Moins philosophiques qu’un plafond sont les sports, les jeux de société, les activités créatives, etc.

De conclure

Toute ombre comme toute lumière fait partie de nous et nous devons apprendre à l’aimer. Il arrive souvent que plus l’ombre est intense, plus son absence serait menaçante pour notre vitalité. Alors, vous vous trouvez particulièrement agressif ? C’est peut-être une façon pour votre corps de vous dire que vous vous sentez vulnérable et que vous devez ralentir ou trouver un espace plus sûr pour vous affirmer.

Prendre au sérieux l’existence de l’ombre est une manière de préserver la lumière de notre existence ; prêter attention aux humeurs et aux fantasmes ne fait pas de nous de mauvaises personnes mais simplement plus prudents et attentionnés. Si votre maison est en feu, vous ne prétendez pas ne pas sentir la fumée. Cela aggraverait les choses. Vous agissez pour maîtriser le feu et prendre soin de votre maison !

Jung écrit que “cette intégration (de l’ombre) ne peut avoir lieu et être utilisée à des fins utiles que si l’on peut admettre les tendances liées à l’ombre et leur permettre une certaine mesure de réalisation – tempérée, bien sûr, par la critique nécessaire”. (Jung, Psychologie et religion)

Nous devons apprendre quelles sont nos ombres. Ils doivent sortir pour qu’ils nous soient utiles et que nous ne soyons pas utilisés par eux.

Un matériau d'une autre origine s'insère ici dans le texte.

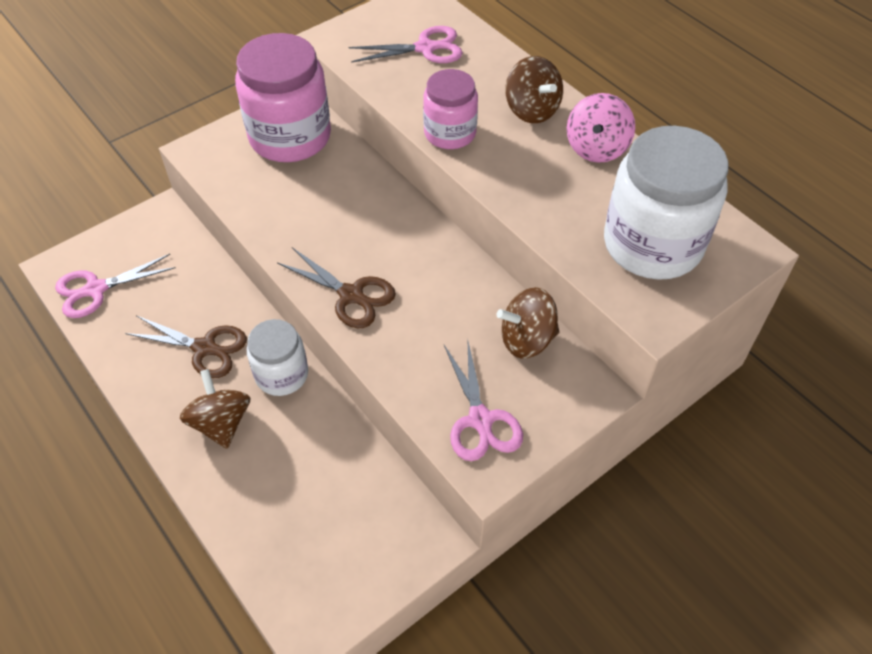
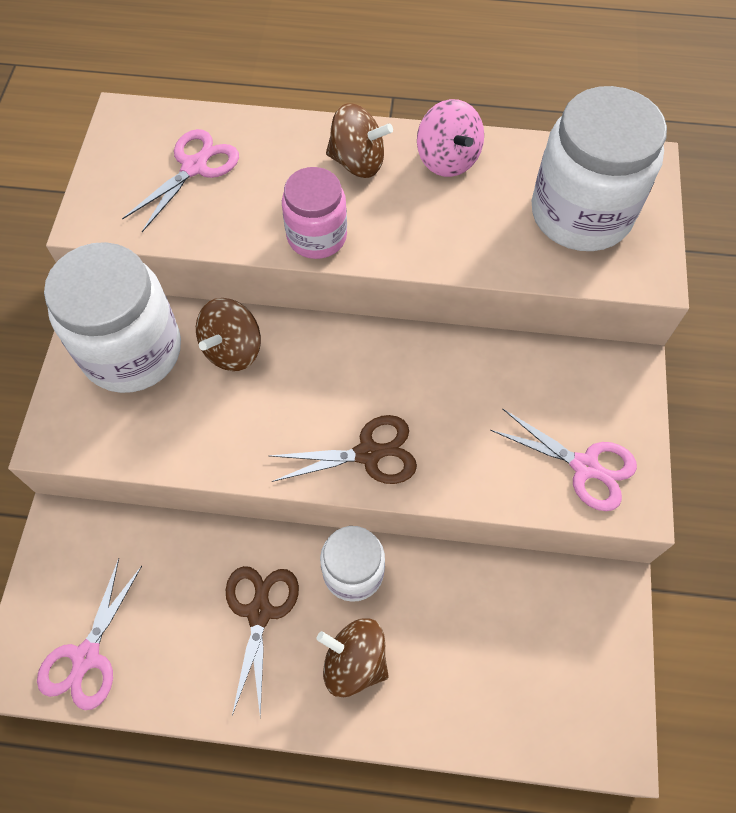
camera: 45 degrees left, 10 degrees up
brown scissors [125,315,247,378] -> brown scissors turned 60 degrees counterclockwise [226,566,299,717]
pink jar [235,33,331,162] -> white jar [44,242,181,393]
brown spinning top [497,287,559,359] -> brown spinning top moved to [196,298,261,371]

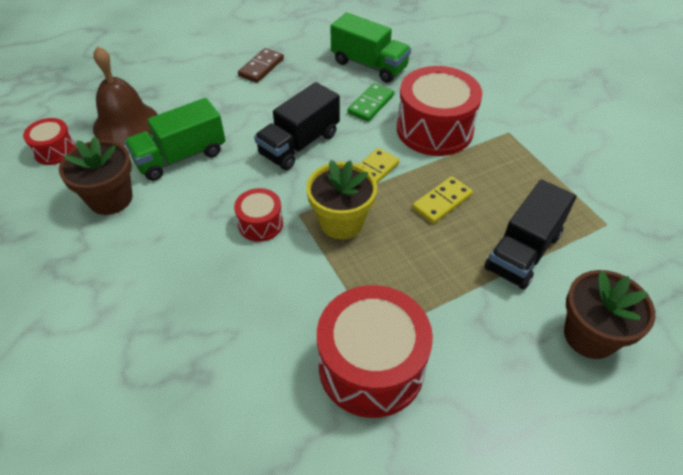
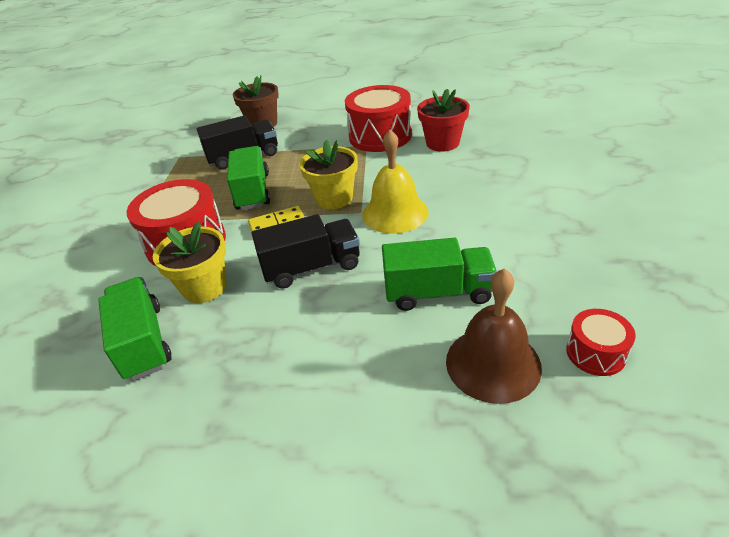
camera: 145 degrees left, 10 degrees down
brown flower pot [59,136,133,215] -> none
red drum [234,188,283,242] -> yellow bell [362,130,429,234]
brown domino [238,48,284,83] -> none
green domino [348,83,394,122] -> yellow flower pot [153,221,227,303]
yellow domino [412,176,473,224] -> green truck [227,146,270,210]
none -> red flower pot [417,89,470,152]

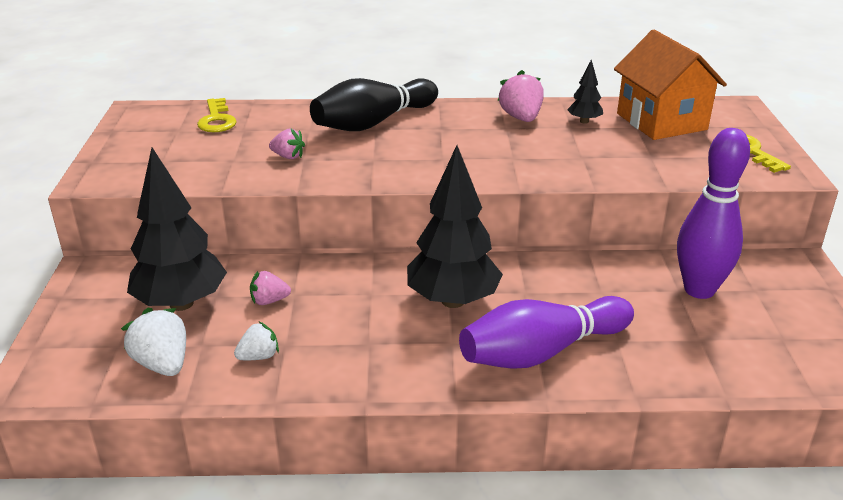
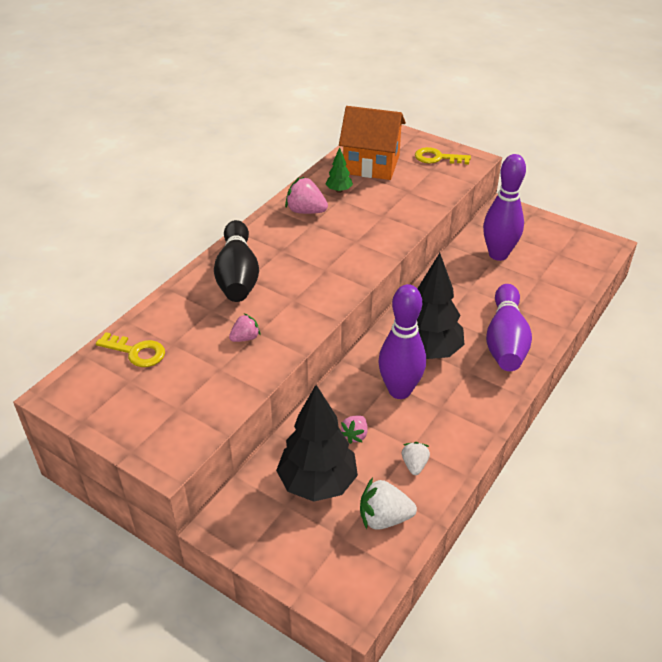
camera: 55 degrees left, 10 degrees up
black tree [567,59,603,124] -> green tree [326,147,353,193]
none -> purple bowling pin [378,284,426,399]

Travailler sur l’intégration améliore souvent notre vitalité qui trouvera son expression dans la créativité, la sexualité, la croissance de la personnalité et des traits de personnalité autonomes, ancrés et courageux.

« L’acceptation de l’ombre implique une croissance en profondeur dans le sol de son être (…) la stabilité naît » de cette acceptation (Erich Neumann, Psychologie des profondeurs et nouvelle éthique).